Stored records -

· · · ·

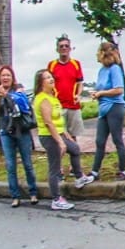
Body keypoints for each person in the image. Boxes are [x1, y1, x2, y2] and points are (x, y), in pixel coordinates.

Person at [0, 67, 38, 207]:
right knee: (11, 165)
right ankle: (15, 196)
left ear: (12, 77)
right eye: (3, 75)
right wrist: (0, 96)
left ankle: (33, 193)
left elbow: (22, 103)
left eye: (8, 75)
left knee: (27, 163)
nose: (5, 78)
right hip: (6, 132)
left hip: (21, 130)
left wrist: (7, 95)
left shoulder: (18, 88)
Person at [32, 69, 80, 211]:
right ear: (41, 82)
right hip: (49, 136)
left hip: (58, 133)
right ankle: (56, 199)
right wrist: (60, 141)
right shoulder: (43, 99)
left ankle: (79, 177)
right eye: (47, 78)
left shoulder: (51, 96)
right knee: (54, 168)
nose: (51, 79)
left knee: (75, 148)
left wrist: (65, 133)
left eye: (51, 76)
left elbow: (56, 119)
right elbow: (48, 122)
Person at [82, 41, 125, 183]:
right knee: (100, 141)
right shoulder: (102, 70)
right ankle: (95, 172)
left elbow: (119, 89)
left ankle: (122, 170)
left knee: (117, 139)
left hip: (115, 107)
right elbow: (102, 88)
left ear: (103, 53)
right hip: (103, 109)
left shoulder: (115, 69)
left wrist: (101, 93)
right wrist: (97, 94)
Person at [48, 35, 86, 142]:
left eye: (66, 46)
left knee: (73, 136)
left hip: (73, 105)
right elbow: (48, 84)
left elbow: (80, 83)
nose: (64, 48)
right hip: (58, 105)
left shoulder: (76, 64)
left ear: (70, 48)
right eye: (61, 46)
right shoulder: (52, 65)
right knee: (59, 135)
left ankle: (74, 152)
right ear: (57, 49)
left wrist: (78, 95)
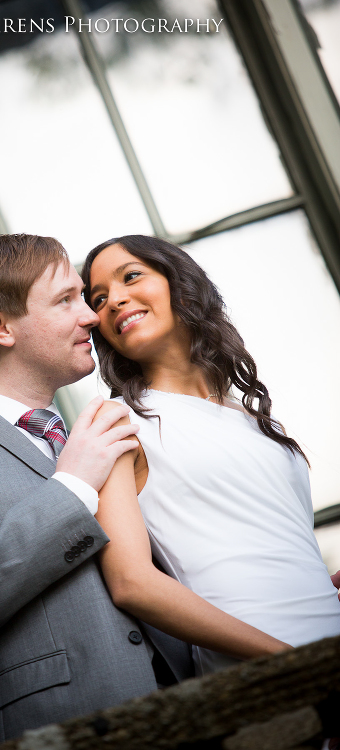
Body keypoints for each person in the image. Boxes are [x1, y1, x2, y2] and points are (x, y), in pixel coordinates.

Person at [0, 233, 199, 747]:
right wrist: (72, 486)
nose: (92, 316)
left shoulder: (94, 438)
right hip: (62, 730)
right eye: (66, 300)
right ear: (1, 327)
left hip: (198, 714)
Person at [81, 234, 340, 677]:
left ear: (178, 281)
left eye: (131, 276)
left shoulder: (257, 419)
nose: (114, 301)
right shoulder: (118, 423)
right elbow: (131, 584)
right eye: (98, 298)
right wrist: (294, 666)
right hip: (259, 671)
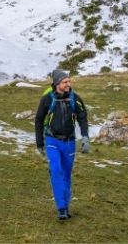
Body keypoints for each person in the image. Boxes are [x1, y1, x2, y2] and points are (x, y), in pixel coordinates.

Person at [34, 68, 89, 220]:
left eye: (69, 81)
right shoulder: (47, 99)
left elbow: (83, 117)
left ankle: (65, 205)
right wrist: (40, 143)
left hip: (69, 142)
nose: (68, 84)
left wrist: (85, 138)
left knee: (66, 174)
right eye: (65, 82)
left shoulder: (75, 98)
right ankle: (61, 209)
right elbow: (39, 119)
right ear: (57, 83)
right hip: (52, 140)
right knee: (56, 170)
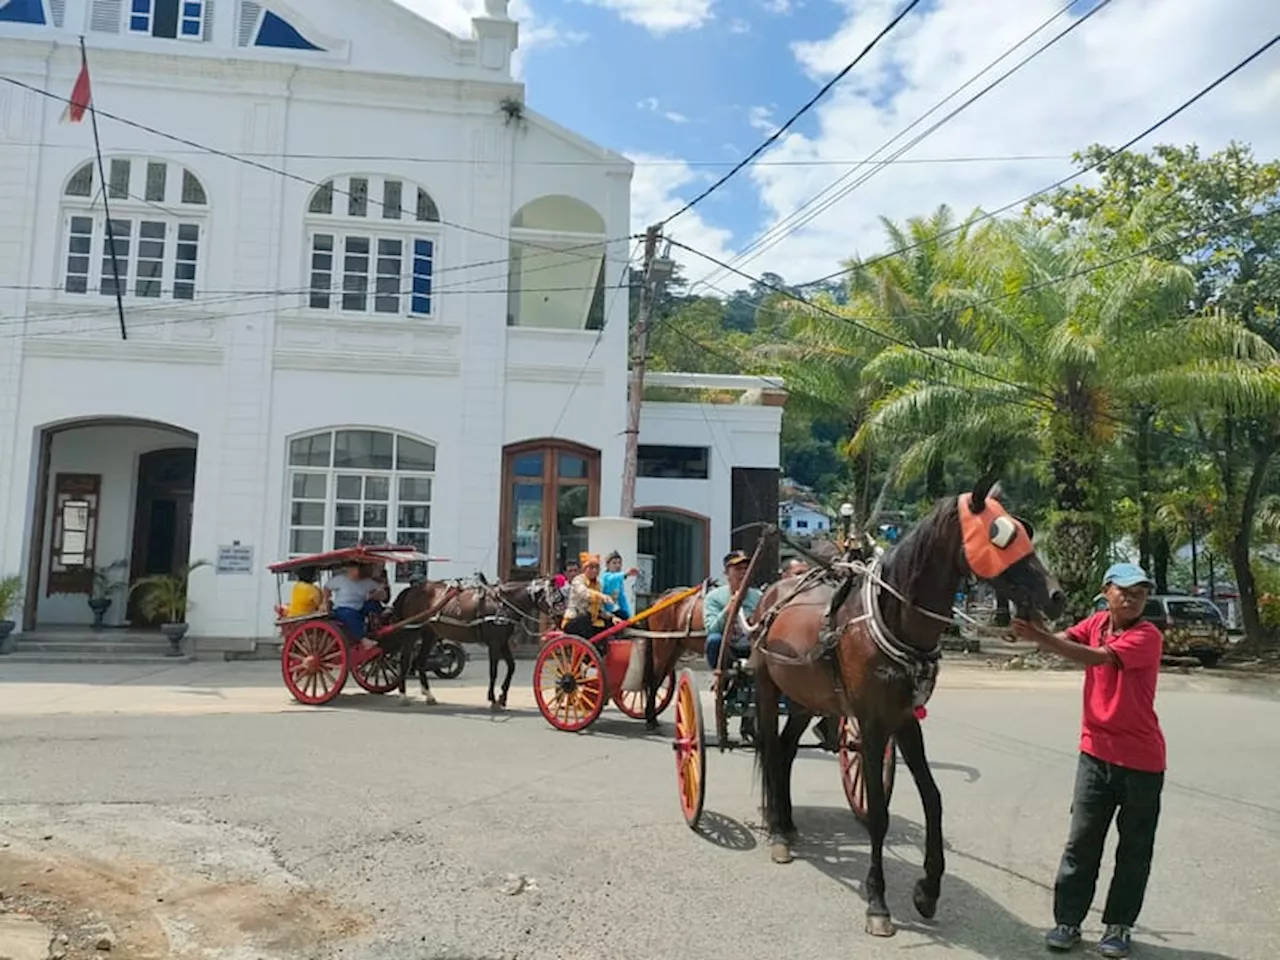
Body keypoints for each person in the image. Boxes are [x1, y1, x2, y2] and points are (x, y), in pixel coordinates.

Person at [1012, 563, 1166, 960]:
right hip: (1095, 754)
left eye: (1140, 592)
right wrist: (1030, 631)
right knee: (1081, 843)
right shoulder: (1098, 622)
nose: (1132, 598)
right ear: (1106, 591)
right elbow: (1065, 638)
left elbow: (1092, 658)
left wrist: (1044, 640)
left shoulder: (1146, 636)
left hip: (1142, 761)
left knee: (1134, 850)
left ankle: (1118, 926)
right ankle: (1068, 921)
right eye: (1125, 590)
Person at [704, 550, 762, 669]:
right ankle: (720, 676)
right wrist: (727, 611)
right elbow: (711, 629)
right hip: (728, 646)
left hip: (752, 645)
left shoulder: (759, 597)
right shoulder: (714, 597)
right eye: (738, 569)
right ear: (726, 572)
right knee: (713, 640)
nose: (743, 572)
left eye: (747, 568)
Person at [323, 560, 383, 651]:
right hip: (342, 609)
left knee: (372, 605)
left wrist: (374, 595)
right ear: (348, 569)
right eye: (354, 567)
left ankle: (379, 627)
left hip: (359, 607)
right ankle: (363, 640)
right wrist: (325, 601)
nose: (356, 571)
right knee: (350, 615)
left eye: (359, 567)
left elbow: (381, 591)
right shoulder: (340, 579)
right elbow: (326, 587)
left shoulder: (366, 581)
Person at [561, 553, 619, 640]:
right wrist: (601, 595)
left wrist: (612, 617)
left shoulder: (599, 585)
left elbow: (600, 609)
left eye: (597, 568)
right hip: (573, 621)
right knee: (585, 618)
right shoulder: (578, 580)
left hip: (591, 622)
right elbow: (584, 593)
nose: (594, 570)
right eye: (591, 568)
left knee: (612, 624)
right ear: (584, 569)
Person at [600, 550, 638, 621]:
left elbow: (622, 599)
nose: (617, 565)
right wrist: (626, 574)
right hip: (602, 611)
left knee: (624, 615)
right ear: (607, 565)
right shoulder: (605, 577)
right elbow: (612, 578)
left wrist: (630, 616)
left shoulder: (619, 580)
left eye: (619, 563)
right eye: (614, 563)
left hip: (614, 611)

· · · ·

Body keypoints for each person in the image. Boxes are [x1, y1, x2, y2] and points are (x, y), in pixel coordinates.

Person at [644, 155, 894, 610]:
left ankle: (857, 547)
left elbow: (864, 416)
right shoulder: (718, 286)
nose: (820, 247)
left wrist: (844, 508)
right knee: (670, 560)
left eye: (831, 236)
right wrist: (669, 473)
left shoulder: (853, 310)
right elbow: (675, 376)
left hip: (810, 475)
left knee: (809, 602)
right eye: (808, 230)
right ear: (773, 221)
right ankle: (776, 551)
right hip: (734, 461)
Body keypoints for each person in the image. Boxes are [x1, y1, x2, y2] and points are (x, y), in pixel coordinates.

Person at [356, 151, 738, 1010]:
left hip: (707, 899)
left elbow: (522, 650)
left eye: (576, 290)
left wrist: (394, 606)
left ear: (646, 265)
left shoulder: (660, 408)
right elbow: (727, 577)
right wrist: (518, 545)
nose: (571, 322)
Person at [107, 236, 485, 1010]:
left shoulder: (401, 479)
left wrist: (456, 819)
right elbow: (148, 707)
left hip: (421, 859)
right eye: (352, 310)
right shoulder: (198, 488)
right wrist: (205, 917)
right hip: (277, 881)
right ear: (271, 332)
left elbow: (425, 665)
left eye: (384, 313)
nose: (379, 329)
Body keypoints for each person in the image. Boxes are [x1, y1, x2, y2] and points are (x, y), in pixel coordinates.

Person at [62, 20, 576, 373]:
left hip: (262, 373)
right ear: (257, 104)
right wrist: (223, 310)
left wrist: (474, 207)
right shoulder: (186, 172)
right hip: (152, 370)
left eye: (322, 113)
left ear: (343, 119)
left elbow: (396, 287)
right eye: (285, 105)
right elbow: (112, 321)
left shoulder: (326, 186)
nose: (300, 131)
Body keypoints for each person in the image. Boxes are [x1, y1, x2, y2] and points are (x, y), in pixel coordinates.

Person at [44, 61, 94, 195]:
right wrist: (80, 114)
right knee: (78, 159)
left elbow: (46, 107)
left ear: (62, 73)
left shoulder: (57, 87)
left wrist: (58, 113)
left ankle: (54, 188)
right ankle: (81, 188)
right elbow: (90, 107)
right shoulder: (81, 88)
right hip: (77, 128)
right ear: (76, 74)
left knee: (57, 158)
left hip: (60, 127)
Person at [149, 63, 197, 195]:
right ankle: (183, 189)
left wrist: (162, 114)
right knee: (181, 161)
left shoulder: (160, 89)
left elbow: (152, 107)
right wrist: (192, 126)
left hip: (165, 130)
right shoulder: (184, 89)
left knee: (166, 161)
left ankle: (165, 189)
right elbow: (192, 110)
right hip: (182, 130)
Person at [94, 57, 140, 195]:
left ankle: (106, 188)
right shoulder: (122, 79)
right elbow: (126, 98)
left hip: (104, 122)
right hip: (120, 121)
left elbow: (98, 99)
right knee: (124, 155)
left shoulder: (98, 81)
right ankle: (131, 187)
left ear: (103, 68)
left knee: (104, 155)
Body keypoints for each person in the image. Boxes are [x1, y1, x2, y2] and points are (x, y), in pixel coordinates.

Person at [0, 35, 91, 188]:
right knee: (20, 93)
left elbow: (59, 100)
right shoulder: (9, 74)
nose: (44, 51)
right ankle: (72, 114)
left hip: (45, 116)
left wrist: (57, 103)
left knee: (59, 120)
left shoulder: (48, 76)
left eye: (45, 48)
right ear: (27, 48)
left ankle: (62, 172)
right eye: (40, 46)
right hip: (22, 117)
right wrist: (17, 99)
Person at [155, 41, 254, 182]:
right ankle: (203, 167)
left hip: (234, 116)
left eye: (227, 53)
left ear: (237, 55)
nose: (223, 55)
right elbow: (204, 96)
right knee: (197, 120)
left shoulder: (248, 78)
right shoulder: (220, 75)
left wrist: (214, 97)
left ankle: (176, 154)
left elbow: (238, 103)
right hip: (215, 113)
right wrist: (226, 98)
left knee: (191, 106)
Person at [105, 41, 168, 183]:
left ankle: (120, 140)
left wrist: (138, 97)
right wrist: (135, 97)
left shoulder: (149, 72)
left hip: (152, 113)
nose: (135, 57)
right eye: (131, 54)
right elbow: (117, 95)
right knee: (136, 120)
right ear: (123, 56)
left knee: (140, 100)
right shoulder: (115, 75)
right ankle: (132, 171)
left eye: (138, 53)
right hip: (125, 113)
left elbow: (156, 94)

· · · ·

Task goal - Please make an exact copy of the lines above from the line with "left knee: (624, 615)" through the line with "left hip: (614, 611)", both ends included.

The answer -
left knee: (624, 615)
right ear: (607, 565)
right shoulder: (605, 577)
right elbow: (612, 578)
left wrist: (630, 616)
left shoulder: (619, 580)
left eye: (619, 563)
right eye: (614, 563)
left hip: (614, 611)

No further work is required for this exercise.